A Model-Based Approach to Assess Unstable Creatinine Clearance in Critically Ill Patients

Creatinine clearance is an important tool to describe the renal elimination of drugs in pharmacokinetic (PK) evaluations and clinical practice. In critically ill patients, unstable kidney function invalidates the steady-state assumption underlying equations, such as Cockcroft-Gault. Although measured creatinine clearance (mCrCL) is often used in nonsteady-state situations, it assumes that observed data are error-free, neglecting frequently occurring errors in urine collection.
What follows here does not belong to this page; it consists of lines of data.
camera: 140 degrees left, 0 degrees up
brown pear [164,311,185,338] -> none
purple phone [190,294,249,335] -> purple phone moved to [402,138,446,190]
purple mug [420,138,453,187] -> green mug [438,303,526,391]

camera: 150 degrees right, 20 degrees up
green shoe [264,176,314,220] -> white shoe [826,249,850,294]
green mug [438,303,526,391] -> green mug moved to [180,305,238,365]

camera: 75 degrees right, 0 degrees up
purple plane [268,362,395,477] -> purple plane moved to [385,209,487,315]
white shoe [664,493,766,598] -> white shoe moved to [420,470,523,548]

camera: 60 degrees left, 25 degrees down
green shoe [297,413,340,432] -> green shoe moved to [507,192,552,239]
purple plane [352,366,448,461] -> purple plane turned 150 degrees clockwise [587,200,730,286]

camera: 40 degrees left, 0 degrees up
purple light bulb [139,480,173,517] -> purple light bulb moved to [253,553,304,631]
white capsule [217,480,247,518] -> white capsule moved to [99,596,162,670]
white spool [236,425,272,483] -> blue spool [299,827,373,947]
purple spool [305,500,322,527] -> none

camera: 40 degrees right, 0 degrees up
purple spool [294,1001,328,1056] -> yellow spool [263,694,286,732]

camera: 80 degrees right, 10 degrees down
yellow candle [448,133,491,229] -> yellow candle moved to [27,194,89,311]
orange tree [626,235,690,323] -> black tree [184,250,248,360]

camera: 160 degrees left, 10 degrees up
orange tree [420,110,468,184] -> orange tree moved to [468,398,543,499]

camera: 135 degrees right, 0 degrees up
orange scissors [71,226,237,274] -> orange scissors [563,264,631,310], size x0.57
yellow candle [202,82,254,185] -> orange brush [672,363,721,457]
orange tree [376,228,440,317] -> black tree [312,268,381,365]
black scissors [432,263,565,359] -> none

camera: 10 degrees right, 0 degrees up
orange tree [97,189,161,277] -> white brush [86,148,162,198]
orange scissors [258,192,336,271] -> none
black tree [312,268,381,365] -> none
In contrast, compartmental nonlinear mixed effects models of creatinine allow to describe dynamic changes in kidney function while explicitly accounting for a residual error associated with observations. Based on 530 serum and 373 urine creatinine observations from 138 critically ill patients, a one-compartment creatinine model with zero-order creatinine generation rate (CGR) and first-order CrCL was evaluated. An autoregressive approach for interoccasion variability provided a distinct model improvement compared to a classical approach (Delta Akaike information criterion (AIC) -49.0). Fat-free mass, plasma urea concentration, age, and liver transplantation were significantly related to CrCL, whereas weight and sex were linked to CGR. The model-based CrCL estimates were superior to standard approaches to estimate CrCL (or glomerular filtration rate) including Cockcroft-Gault, mCrCL, four-variable modification of diet in renal disease (MDRD), six-variable MDRD, and chronic kidney disease epidemiology collaboration as a covariate to describe cefepime and meropenem PKs in terms of objective function value. In conclusion, a dynamic model of creatinine kinetics provides the means to estimate actual CrCL despite dynamic changes in kidney function, and it can easily be incorporated into population PK evaluations.

Automated summary

Creatinine clearance is a crucial tool in describing drug elimination in the body, especially in critically ill patients with unstable kidney function. Using compartmental nonlinear mixed effects models can provide a more accurate description of dynamic changes in kidney function compared to traditional methods.